---- DATA EXTRACTS

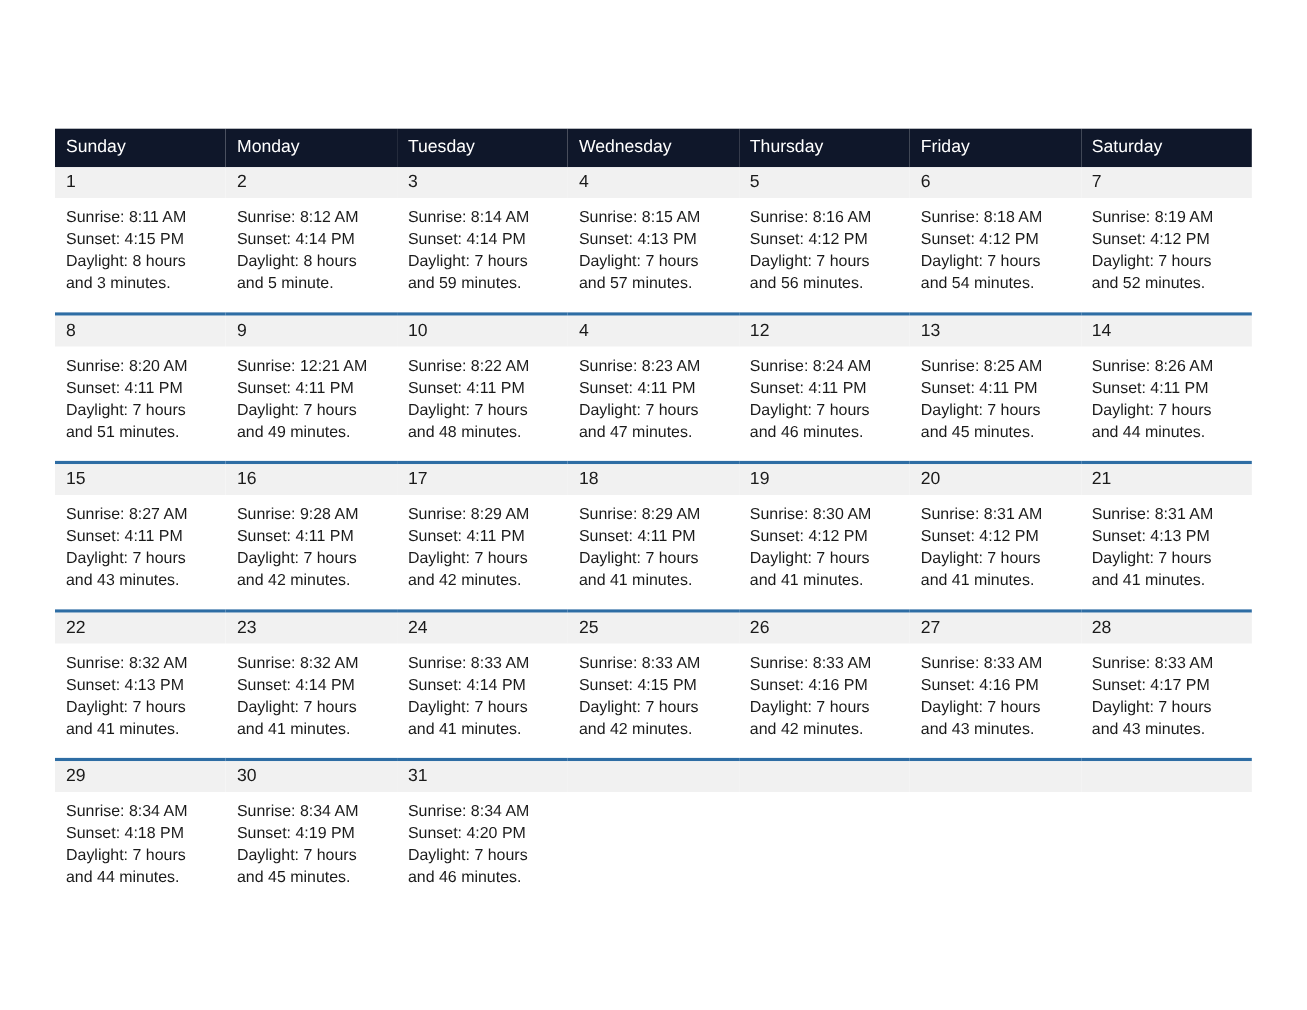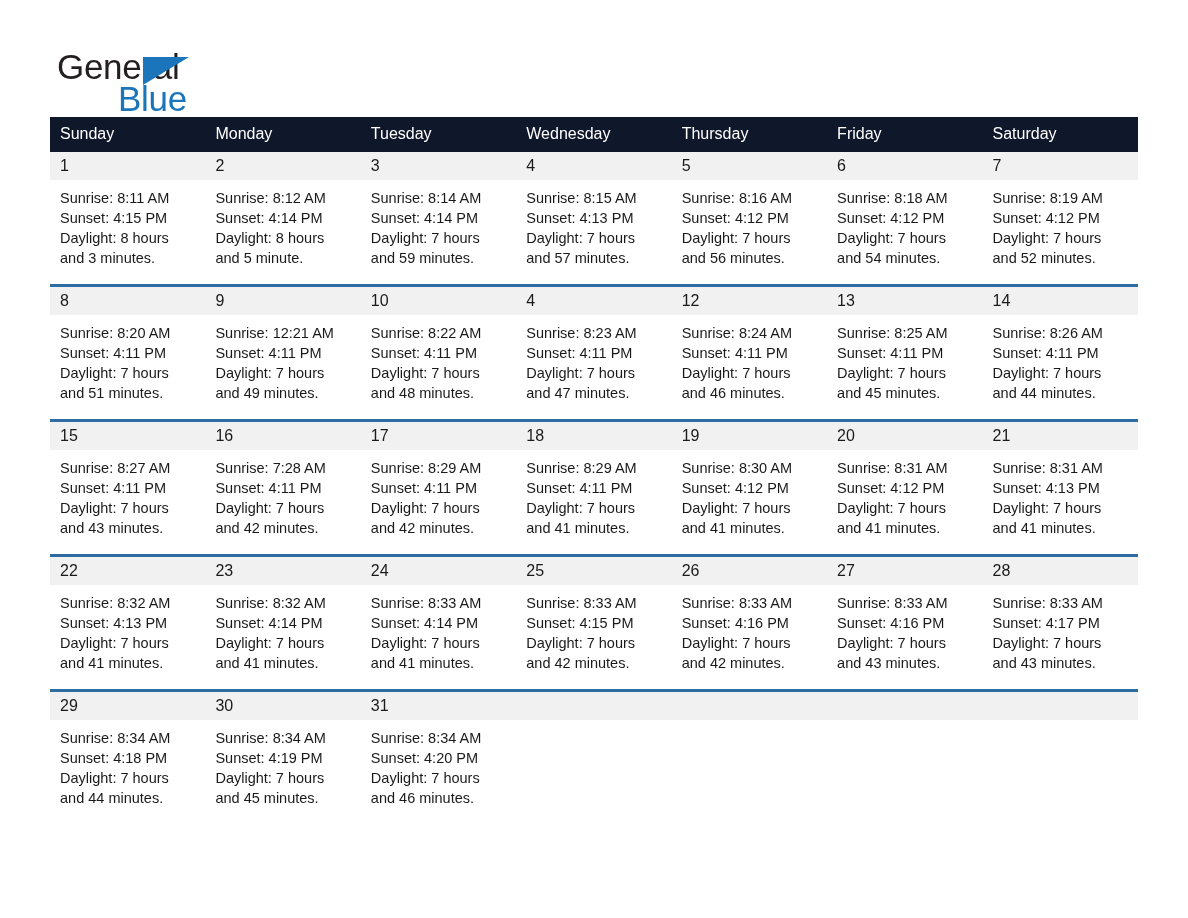--- a/index.html
+++ b/index.html
@@ -147,25 +147,20 @@
   }
   .details div { white-space: nowrap; }
 </style>
 </head>
 <body>
 
 <div class="page">
 
   <div class="header">
 
-    <div class="brand">
-      <span class="brand-general">General</span>
-      <span class="brand-flag"></span>
-      <span class="brand-blue">Blue</span>
-    </div>
 
 
   </div>
 
   <table class="calendar">
     <colgroup>
       <col>
         <col>
         <col>
         <col>
@@ -355,21 +350,21 @@
                 <div>Sunset: 4:11 PM</div>
                 <div>Daylight: 7 hours</div>
                 <div>and 43 minutes.</div>
               </div>
             </div>
           </td>
         <td>
             <div class="cell filled">
               <div class="daynum">16</div>
               <div class="details">
-                <div>Sunrise: 7:28 AM</div>
+                <div>Sunrise: 9:28 AM</div>
                 <div>Sunset: 4:11 PM</div>
                 <div>Daylight: 7 hours</div>
                 <div>and 42 minutes.</div>
               </div>
             </div>
           </td>
         <td>
             <div class="cell filled">
               <div class="daynum">17</div>
               <div class="details">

--------

▶ _WORK ORDER_
Copy out all the data exactly; skip the pictures.

▶ _ANSWER FOR THIS EXERCISE_
--- a/index.html
+++ b/index.html
@@ -147,25 +147,20 @@
   }
   .details div { white-space: nowrap; }
 </style>
 </head>
 <body>
 
 <div class="page">
 
   <div class="header">
 
-    <div class="brand">
-      <span class="brand-general">General</span>
-      <span class="brand-flag"></span>
-      <span class="brand-blue">Blue</span>
-    </div>
 
 
   </div>
 
   <table class="calendar">
     <colgroup>
       <col>
         <col>
         <col>
         <col>
@@ -355,21 +350,21 @@
                 <div>Sunset: 4:11 PM</div>
                 <div>Daylight: 7 hours</div>
                 <div>and 43 minutes.</div>
               </div>
             </div>
           </td>
         <td>
             <div class="cell filled">
               <div class="daynum">16</div>
               <div class="details">
-                <div>Sunrise: 7:28 AM</div>
+                <div>Sunrise: 9:28 AM</div>
                 <div>Sunset: 4:11 PM</div>
                 <div>Daylight: 7 hours</div>
                 <div>and 42 minutes.</div>
               </div>
             </div>
           </td>
         <td>
             <div class="cell filled">
               <div class="daynum">17</div>
               <div class="details">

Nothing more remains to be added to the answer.